> PROBLEM
Print, in exact form, the lines below from the one containing "940,1494 950,1498 960,1496" through the one containing "837,1784 853,1779 923,1733", and omit all others.

##### EXCERPTED RECORDS #####

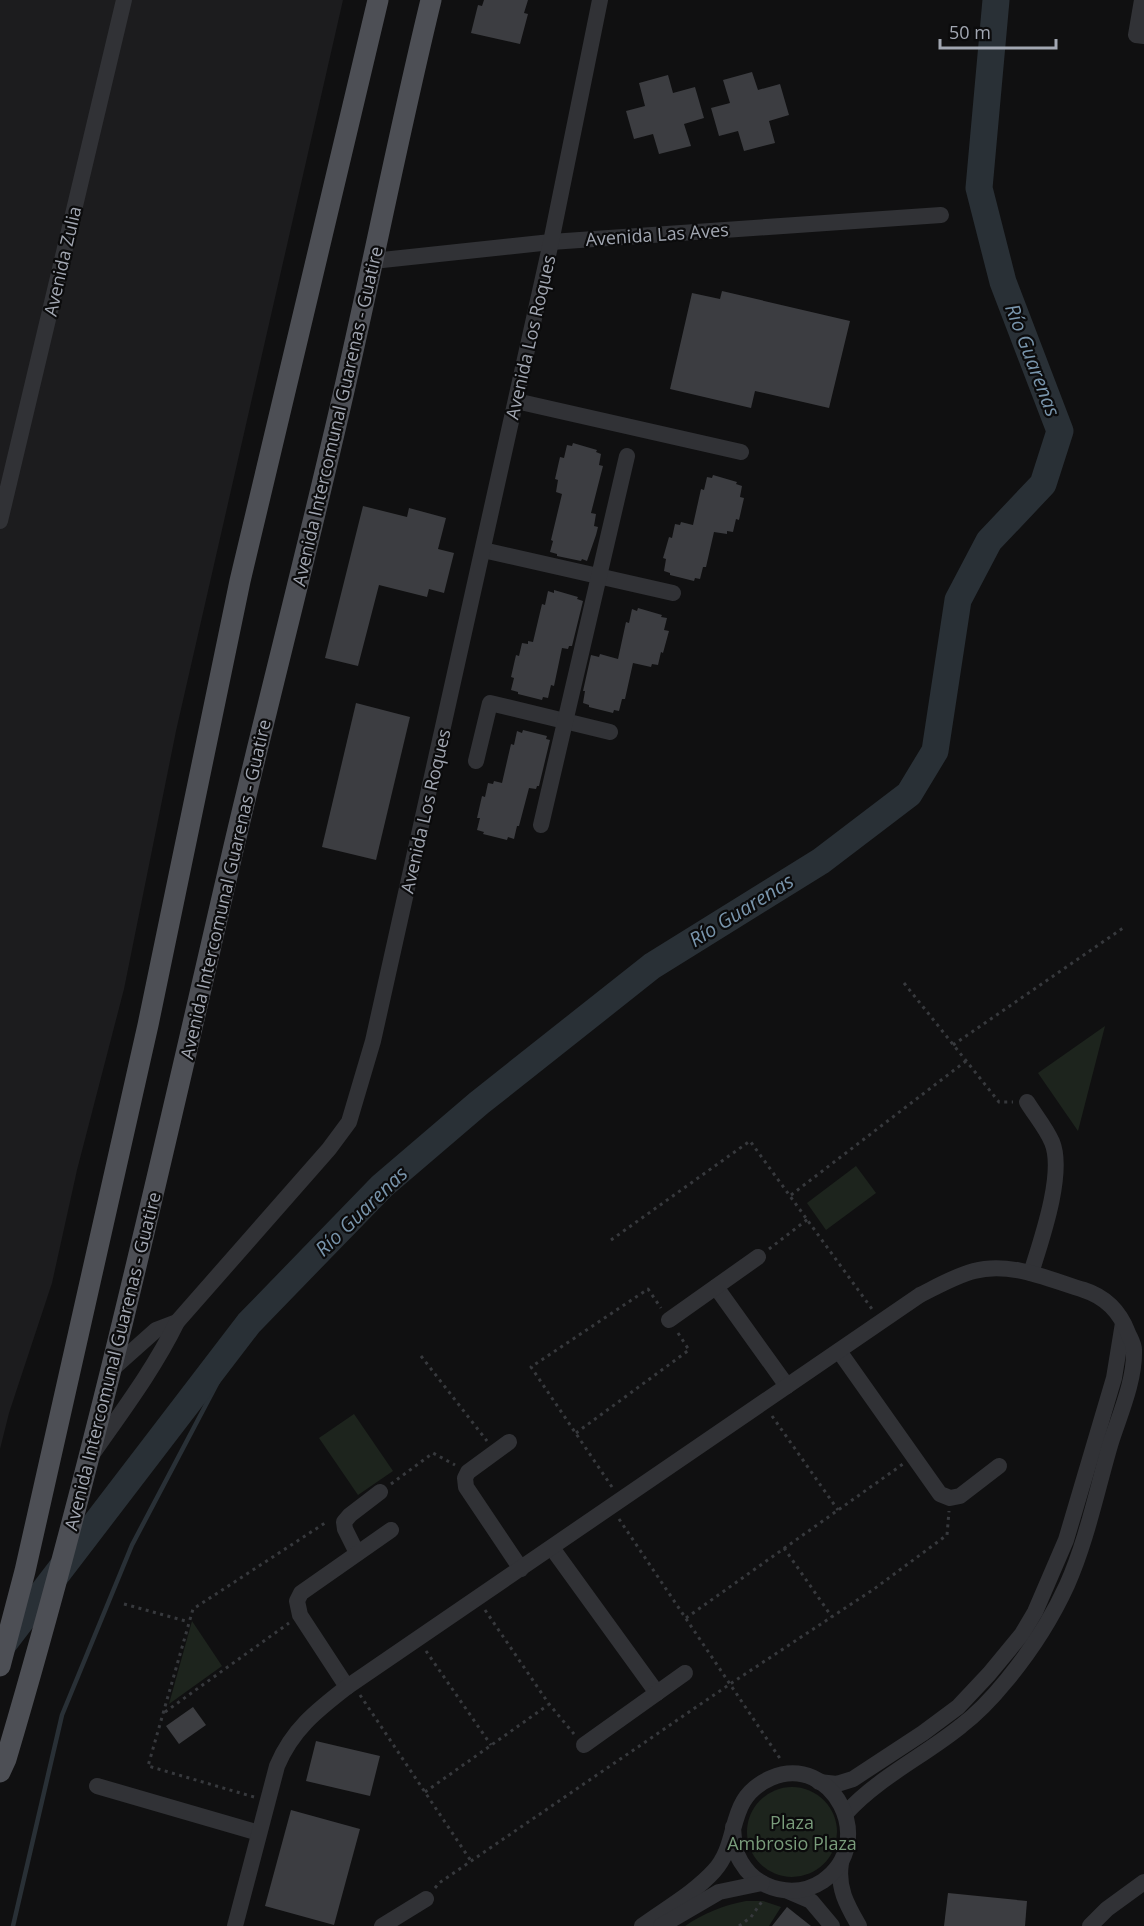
<svg xmlns="http://www.w3.org/2000/svg" width="1144" height="1926" font-family="'Open Sans',sans-serif">
<rect width="100%" height="100%" fill="#101011"/>
<polygon fill="#1c1c1e" points="0,0 343,0 176,731 124,989 77,1170 52,1283 9,1413 0,1449"/>
<g fill="#1d241d">
<polygon points="1105,1026 1078,1131 1038,1073"/>
<polygon points="856,1166 876,1193 826,1230 807,1203"/>
<polygon points="354,1414 393,1471 358,1495 319,1438"/>
<polygon points="192,1621 222,1666 169,1704"/>
<circle cx="792" cy="1832" r="45"/>
<path d="M 746,1901 L 763,1901 L 781,1907 L 769,1926 L 685,1926 C 704,1913 724,1905 746,1901 Z"/>
</g>
<g fill="none" stroke-linecap="round" stroke-linejoin="round">
<polyline stroke="#293036" stroke-width="4.5" points="13,1926 62,1715 132,1545 249,1323"/>
<polyline stroke="#293036" stroke-width="27" points="1,1647 249,1323 382,1186 479,1103 652,966 821,861 909,794 935,751 958,600 989,541 1043,484 1060,431 1003,282 979,188 996,0"/>
</g>
<g fill="#3c3d41">
<polygon points="484,0 528,0 524,13 528,14 520,44 471,33 478,5 482,6"/>
<polygon points="752,72 758,90 780,84 789,115 769,121 775,143 744,151 738,131 719,136 711,108 730,103 723,80"/>
<polygon points="668,75 673,93 695,87 704,118 684,124 691,146 659,154 653,134 634,139 626,111 645,106 639,83"/>
<polygon points="722,291 850,321 829,408 755,391 751,408 670,389 692,293 720,299"/>
<polygon points="573,443 597,450 596,452 601,454 599,465 603,466 591,513 596,514 594,526 598,527 596,535 587,561 582,559 581,561 557,556 557,554 550,552 553,541 551,540 562,494 556,492 558,480 555,479 560,457 564,458 567,445 572,446"/>
<polygon points="713,475 737,482 736,484 742,486 740,497 744,498 739,520 736,519 733,532 727,531 727,534 714,532 706,567 703,567 700,579 695,578 694,581 670,575 670,573 664,571 666,559 663,558 669,537 672,538 675,524 680,525 681,522 693,525 701,489 704,490 707,477 712,478"/>
<polygon points="363,506 407,517 409,508 446,518 438,549 454,553 444,593 429,589 427,597 379,585 358,666 325,658"/>
<polygon points="554,590 578,597 577,599 583,601 572,646 569,646 568,649 562,648 554,686 551,685 548,698 543,697 542,700 518,694 518,692 511,690 514,678 511,677 516,655 519,656 522,643 528,644 528,641 533,642 542,604 545,605 548,591 554,593"/>
<polygon points="638,608 662,615 661,617 667,618 664,630 669,631 663,653 661,652 658,665 652,664 651,667 633,663 625,699 622,699 619,711 614,710 613,713 589,707 589,705 583,703 585,691 583,691 591,655 599,657 600,654 618,659 626,622 629,623 632,609 637,611"/>
<polygon points="356,703 410,717 376,860 322,847"/>
<polygon points="523,730 547,736 546,739 550,740 539,786 537,786 536,789 529,788 519,826 517,826 514,839 508,837 507,840 483,834 484,832 477,830 480,818 477,818 482,796 485,797 488,783 493,784 494,781 502,783 511,744 514,745 517,731 522,733"/>
<polygon points="193,1707 206,1725 179,1744 166,1726"/>
<polygon points="316,1741 380,1756 370,1796 306,1781"/>
<polygon points="291,1810 360,1829 334,1925 265,1906"/>
<polygon points="948,1893 1027,1901 1025,1926 944,1926"/>
<polygon points="787,1907 811,1926 772,1926"/>
</g>
<g fill="none" stroke-linecap="round" stroke-linejoin="round">
<g stroke="#37393d" stroke-width="3" stroke-dasharray="3 4.5" stroke-linecap="butt">
<polyline points="904,983 999,1102 1013,1102"/>
<polyline points="953,1045 1123,928"/>
<polyline points="791,1195 966,1061"/>
<polyline points="611,1240 750,1141 872,1309"/>
<polyline points="769,1249 808,1219"/>
<polyline points="421,1356 487,1441"/>
<polyline points="772,1416 838,1510"/>
<polyline points="576,1433 689,1350 678,1333"/>
<polyline points="391,1484 433,1453 455,1465"/>
<polyline points="612,1487 531,1367 648,1289 661,1308"/>
<polyline points="619,1519 781,1760"/>
<polyline points="784,1548 832,1617"/>
<polyline points="124,1604 189,1622"/>
<polyline points="485,1610 549,1704 574,1734"/>
<polyline points="686,1618 903,1464"/>
<polyline points="426,1651 491,1745"/>
<polyline points="360,1695 471,1861"/>
<polyline points="165,1712 289,1623"/>
<polyline points="425,1792 548,1705"/>
<polyline points="254,1797 148,1766 193,1609 328,1521"/>
<polyline points="435,1888 439,1883 730,1684 874,1589 947,1535 949,1511"/>
<polyline points="739,1926 751,1917 763,1900"/>
</g>
<g stroke="#313236" stroke-width="16">
<polyline points="1142,0 1136,35 1144,36"/>
<polyline points="373,261 551,242 941,215"/>
<polyline points="516,401 741,452"/>
<polyline points="0,521 124,0"/>
<polyline points="483,550 673,593"/>
<polyline points="476,761 490,703 610,732"/>
<polyline points="541,825 627,456"/>
<path d="M 1027,1102 C 1035,1115 1046,1128 1052,1142 C 1065,1173 1041,1241 1031,1273"/>
<polyline points="716,1287 787,1386"/>
<polyline points="669,1320 758,1257"/>
<polyline points="839,1351 940,1494 950,1498 960,1496 999,1466"/>
<polyline points="110,1371 156,1330 177,1322"/>
<polyline points="509,1442 468,1472 465,1478 466,1487 521,1569"/>
<path d="M 93,1453 C 123,1410 154,1369 177,1322 L 329,1149 L 349,1122 L 373,1041 L 551,242 L 600,0"/>
<polyline points="552,1548 657,1693"/>
<polyline points="357,1553 345,1529 344,1522 350,1515 380,1492"/>
<polyline points="347,1687 300,1615 297,1601 301,1593 391,1530"/>
<polyline points="584,1745 685,1673"/>
<polyline points="819,1782 837,1784 853,1779 923,1733 958,1707 989,1674 1022,1634 1035,1612 1066,1540 1114,1378 1123,1323"/>
<polyline points="97,1786 259,1833"/>
<path d="M 841,1863 C 837,1888 847,1905 859,1926"/>
<polyline points="790,1892 811,1901 832,1926"/>
<path d="M 235,1926 L 277,1766 C 292,1730 316,1711 347,1687 L 920,1295 C 938,1286 955,1276 974,1271 C 1011,1261 1050,1280 1084,1290 C 1106,1297 1120,1312 1128,1333 C 1130,1338 1134,1344 1134,1350 C 1135,1380 1120,1414 1111,1442 C 1097,1489 1087,1540 1067,1585 C 1051,1620 1030,1652 1006,1681 C 993,1697 978,1713 961,1726 C 924,1756 879,1777 846,1813"/>
<polyline points="382,1926 426,1899"/>
<path d="M 642,1926 C 665,1909 694,1893 714,1871 C 742,1840 724,1799 771,1778 C 832,1752 879,1842 823,1881 C 796,1899 758,1891 741,1862 C 734,1851 734,1839 733,1827"/>
<polyline points="661,1926 719,1892 762,1883"/>
<polyline points="1090,1926 1107,1909 1144,1882"/>
</g>
<g stroke="#4d4f55" stroke-width="21">
<polyline points="0,1666 25,1571 148,1025 240,581 378,0"/>
<path d="M 0,1772 L 6,1759 C 94,1463 161,1161 231,859 C 268,700 310,541 346,382 C 375,255 400,127 431,0"/>
</g>
</g>
<g text-anchor="middle" dominant-baseline="central" stroke-width="4.5" stroke-linejoin="round" paint-order="stroke">
<g font-size="18" fill="#a2a7b2" stroke="#0b0b0c">
<text transform="translate(657 234) rotate(-4)">Avenida Las Aves</text>
<text transform="translate(62 261) rotate(-77)">Avenida Zulia</text>
<text transform="translate(530 337) rotate(-77)">Avenida Los Roques</text>
<text transform="translate(337 416) rotate(-77)">Avenida Intercomunal Guarenas - Guatire</text>
<text transform="translate(425 811) rotate(-77)">Avenida Los Roques</text>
<text transform="translate(225 889) rotate(-77)">Avenida Intercomunal Guarenas - Guatire</text>
<text transform="translate(112 1361) rotate(-76)">Avenida Intercomunal Guarenas - Guatire</text>
</g>
<g font-size="18" fill="#799c7b" stroke="#0b0b0c">
<text x="792" y="1822">Plaza<tspan x="792" dy="21">Ambrosio Plaza</tspan></text>
</g>
<g font-size="20" font-style="italic" fill="#7995ac" stroke="#0b0b0c">
<text transform="translate(1033 360) rotate(69)">Río Guarenas</text>
<text transform="translate(741 910) rotate(-32)">Río Guarenas</text>
<text transform="translate(361 1211) rotate(-44)">Río Guarenas</text>
</g>
</g>
<path d="M940 39v9h116v-9" fill="none" stroke="#a2a7b2" stroke-width="3"/>
<text x="949" y="39" font-size="18" fill="#a2a7b2" stroke="#0b0b0c" stroke-width="4.5" paint-order="stroke">50 m</text>
</svg>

#####

> RESULT OF THIS EXERCISE
<polyline points="839,1351 940,1494 950,1498 960,1496 999,1466"/>
<polyline points="110,1371 156,1330 177,1322"/>
<polyline points="509,1442 468,1472 465,1478 466,1487 521,1569"/>
<path d="M 93,1453 C 123,1410 154,1369 177,1322 L 329,1149 L 349,1122 L 373,1041 L 551,242 L 600,0"/>
<polyline points="552,1548 657,1693"/>
<polyline points="357,1553 345,1529 344,1522 350,1515 380,1492"/>
<polyline points="347,1687 300,1615 297,1601 301,1593 391,1530"/>
<polyline points="584,1745 685,1673"/>
<polyline points="819,1782 837,1784 853,1779 923,1733 958,1707 989,1674 1022,1634 1035,1612 1066,1540 1114,1378 1123,1323"/>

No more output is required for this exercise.